Caltech's Kerckhoff Marine Laboratory (KML), home to important biological discoveries since 1929, has won its first accolade in a different sphere: the Rookie Award in the annual Newport Beach Christmas Boat Parade and Ring of Lights.
For this year's holiday event, researchers in the KML teamed up with members of the Rotary Club of Newport-Balboa to make decorations for the building that included hand-cut 4-foot wooden mermaids, starfish, and sand dollars.
The laboratory hosted festivities focused on marine life and science, an all-hands-on-deck collaboration that included KML interns from Orange Coast College, Rotary Club members and other friends of the KML, and students and postdoctoral scholars from the research group of Victoria Orphan, Caltech's James Irvine Professor of Environmental Science and Geobiology and the Allen V. C. Davis and Lenabelle Davis Leadership Chair and director of Caltech's Center for Environmental Microbial Interactions.

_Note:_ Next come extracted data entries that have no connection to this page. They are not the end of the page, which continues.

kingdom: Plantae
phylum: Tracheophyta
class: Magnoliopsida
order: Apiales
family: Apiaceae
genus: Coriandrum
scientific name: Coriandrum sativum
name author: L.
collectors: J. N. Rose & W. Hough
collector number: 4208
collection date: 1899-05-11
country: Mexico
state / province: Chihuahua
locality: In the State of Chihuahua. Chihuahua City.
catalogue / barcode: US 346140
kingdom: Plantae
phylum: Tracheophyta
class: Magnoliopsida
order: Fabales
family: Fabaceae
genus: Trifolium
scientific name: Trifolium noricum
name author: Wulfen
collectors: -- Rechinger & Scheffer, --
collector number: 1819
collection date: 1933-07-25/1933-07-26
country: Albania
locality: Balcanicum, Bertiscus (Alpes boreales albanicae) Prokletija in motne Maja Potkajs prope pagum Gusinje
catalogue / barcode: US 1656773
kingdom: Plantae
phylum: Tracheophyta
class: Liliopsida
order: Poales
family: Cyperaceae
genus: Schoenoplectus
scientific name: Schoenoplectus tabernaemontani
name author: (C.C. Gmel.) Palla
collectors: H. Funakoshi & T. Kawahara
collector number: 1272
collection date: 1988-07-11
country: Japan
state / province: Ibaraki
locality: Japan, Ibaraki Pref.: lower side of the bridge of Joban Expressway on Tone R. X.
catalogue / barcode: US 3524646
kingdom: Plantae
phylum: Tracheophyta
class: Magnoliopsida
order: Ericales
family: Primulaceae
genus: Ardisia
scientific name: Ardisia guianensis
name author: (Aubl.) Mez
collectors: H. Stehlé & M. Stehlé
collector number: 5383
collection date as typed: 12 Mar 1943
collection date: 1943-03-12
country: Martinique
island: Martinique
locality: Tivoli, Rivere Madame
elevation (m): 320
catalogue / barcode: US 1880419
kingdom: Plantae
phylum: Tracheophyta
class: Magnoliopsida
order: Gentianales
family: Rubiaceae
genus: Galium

Visitors to the lab enjoyed a taco station, dessert bar, and live music, as well as tours highlighting the laboratory's history and current research. Geobiology postdoctoral scholar Dan Utter and geobiology graduate student Rebecca Wipfler led interactive science demonstrations in KML's teaching laboratory.
Utter helped visitors view and count marine plankton, small organisms afloat in the waters below the pier at KML, using a low-cost PlanktoScope operated by a Raspberry Pi minicomputer.
Wipfler led a "crush your own ornament" activity where visitors decorated Styrofoam balls, put them in the KML's high-pressure incubation chambers, and used hand pumps to increase the pressure to mimic the squeezing effect of being 3,000 meters deep in the ocean—the depth of the Titanic. With the air in the Styrofoam squeezed out, the ornaments shrank before visitors' eyes.